Mon Dec 4th through Sat the 9th, 2017 at Long Beach Convention Center
The paper presents an analysis of deep networks based on a combination of SVD and CCA to test similarity between representations at different layers. The authors use this technique to analyze aspects of the deep neural network training procedure, for example, how the representation builds bottom-up throughout training, and suggest an improved training procedure based on this analysis where lower-layers are frozen for most the training.
The paper is well-written and contributions are clearly stated.
The authors characterize the representation of a neuron by the vector of its activations for each data point, and then represent each layer as a matrix composed of the activation vectors for each neuron. Abstracting each layer as a kernel, and applying kernel SVD / CCA (with the linear kernel as a special case) would seem a more natural way to describe the same problem.
In section 2.1, it is unclear why the authors perform CCA on two networks instead of PCA on a single network, except for the sake of expressing the analysis as a CCA problem. It would be good to have PCA as a baseline.
While the bottom-up emergence of representation is an interesting effect, it is unclear whether the effect is general or is a consequence of the convnet structure of the model, in particular, the smaller number of parameters in the early layers.
In Figure 4, it seems that the representations have relatively low correlation until the very end where they jump to 1. It suggests noise in the training procedure for the top layers. It would be interesting to test whether the frozen layers training strategy lead to higher correlations also for the higher layers.
The authors proposes a very nice and beautiful method. Their interpretation of a single neuron as a function is very influential. I strongly believe that with this interpretation one can understand deep networks and even further design much better ones by using tools from functional analysis. The paper is very well written and presented. Actually, the toy dataset represents the benefits of the experiments very clearly. The theoretical contributions are intuitive and makes their method applicable to CNNs. The experiments are convincing. Being all these said, I would like to see experiments on larger datasets.
This paper presents a novel technique for analyzing the learned representation of neural networks conditioned on the training or the validation data points. There are some shortcomings of the paper:
1) Although the proposed method is general, the authors only constrained their experiments to convolutional networks on a small task (CIFAR 10). They are encouraged to extend the experiments to fully connected networks, as well as going for larger and more interesting datasets (< 1M data points) using the proposed faster method.
2) How could the proposed method be of direct benefit for model building? For example: (1) Could the proposed method be used to suggest a freezing schedule during training? (2) Could SVCCA be used to determine how small a network could be to be able to approximate/compress a larger network?
- From figure (2)-a: does lower layers need more directions to achieve better accuracies?

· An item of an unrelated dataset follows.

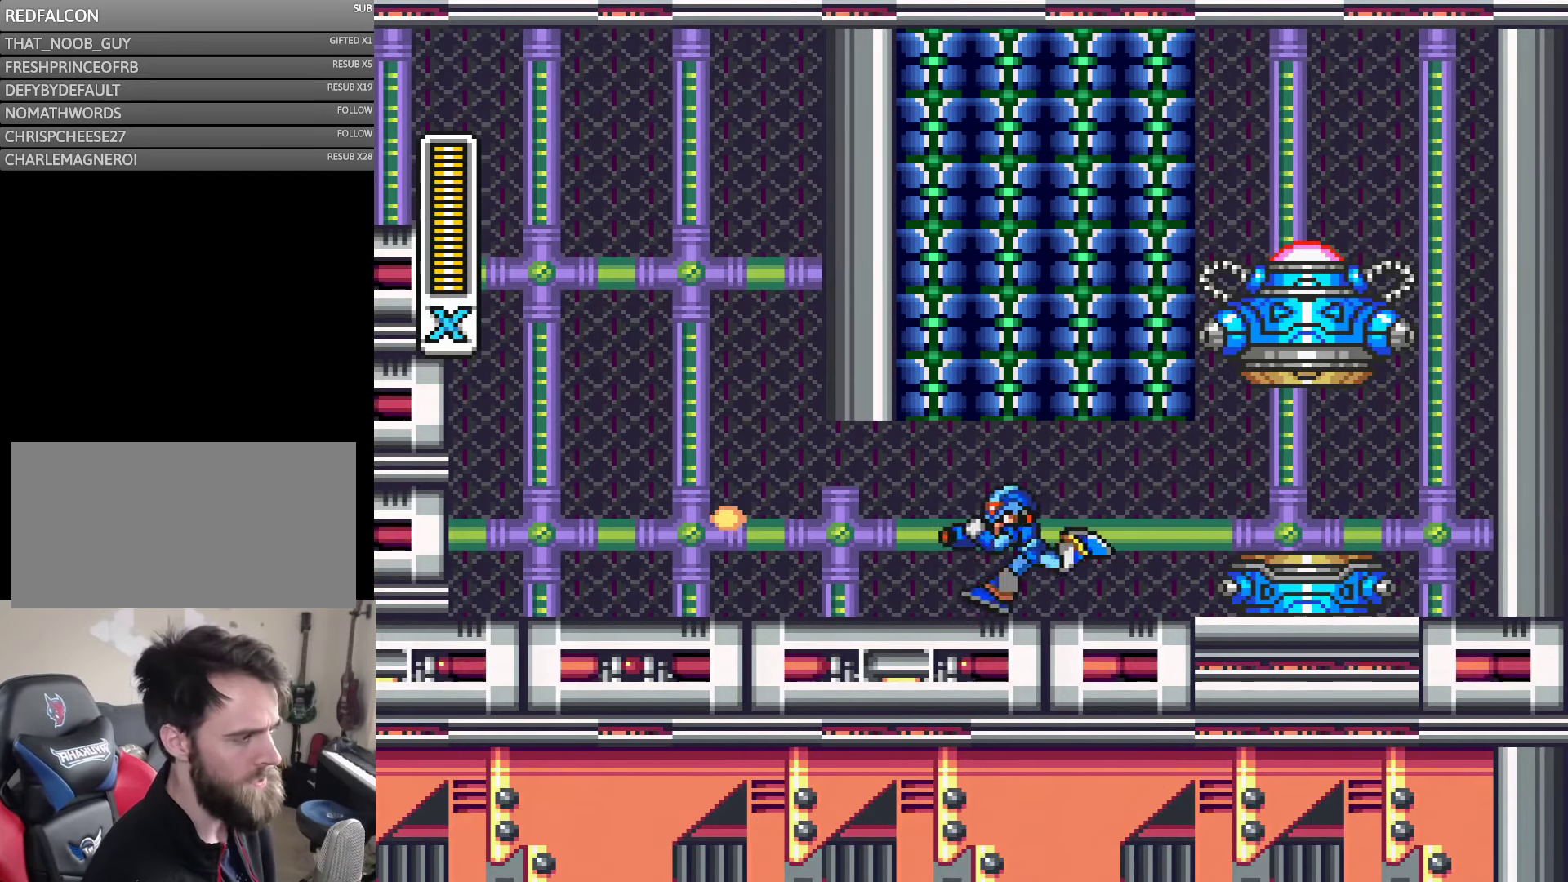
{"buttons": ["A", "Y", "DPAD_LEFT"], "events": [[250, "A", "down"]]}
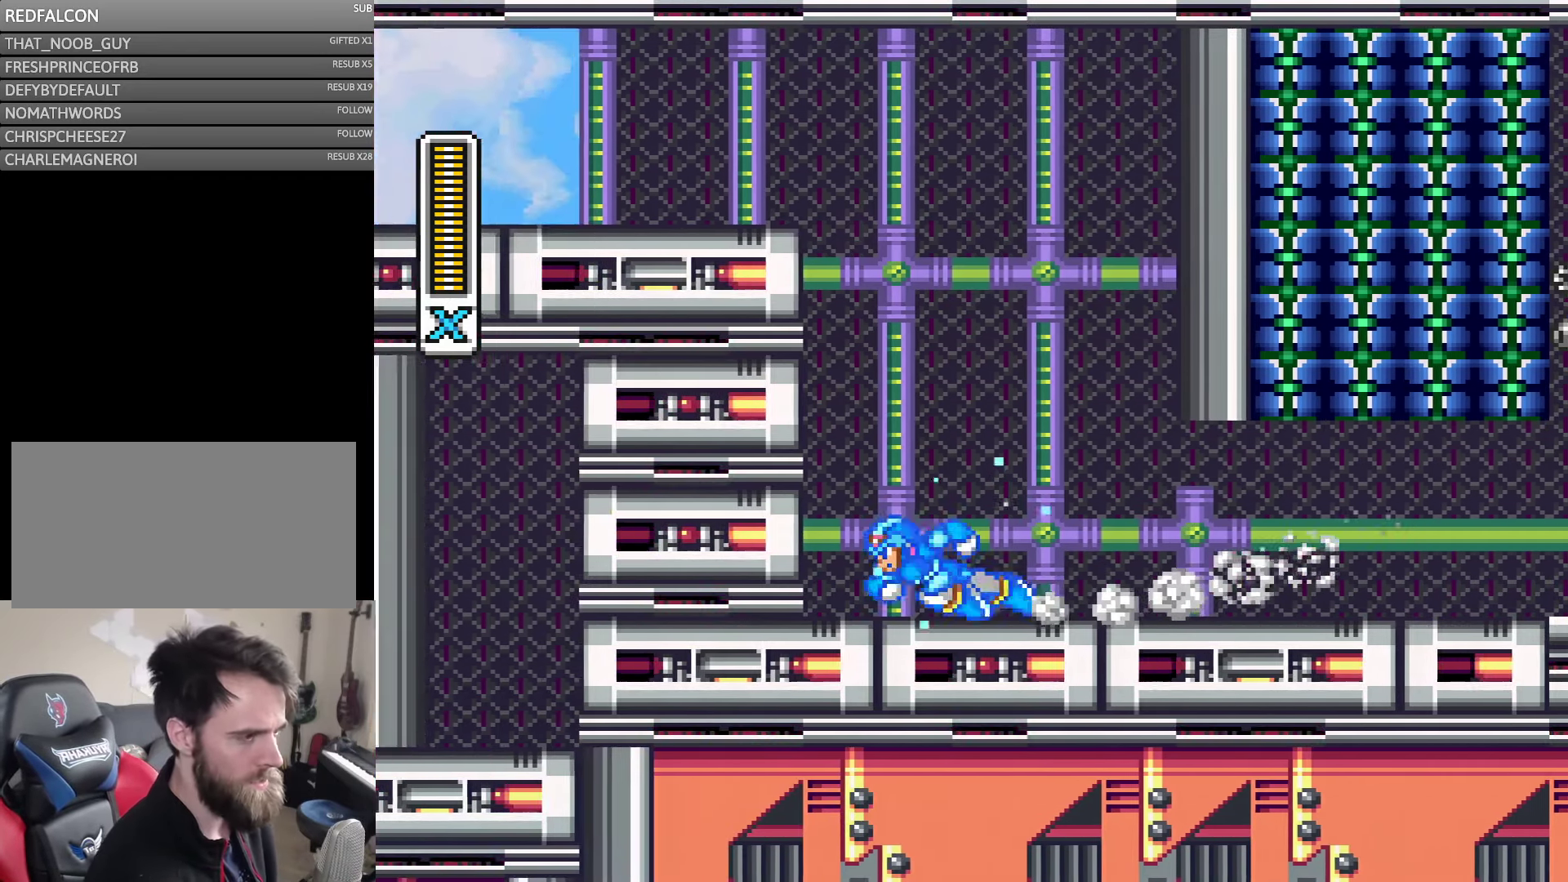
{"buttons": ["A", "Y", "DPAD_LEFT"], "events": [[150, "B", "down"], [417, "B", "up"]]}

- Check “Analysis of Deep Neural Networks with the Extended Data Jacobian Matrix” by Wang et al. from ICML 2016. They have a very similar objective and conclusions but a slightly different method.
- In the model compression section, refer to prior art on using SVD weight compression, and papers on model compression/distillation.
- The paper is too long, and some essential details are presented in the supplementary section. I suggest that the authors move the DFT method to the supplementary section to free up some space without impacting the paper’s readability.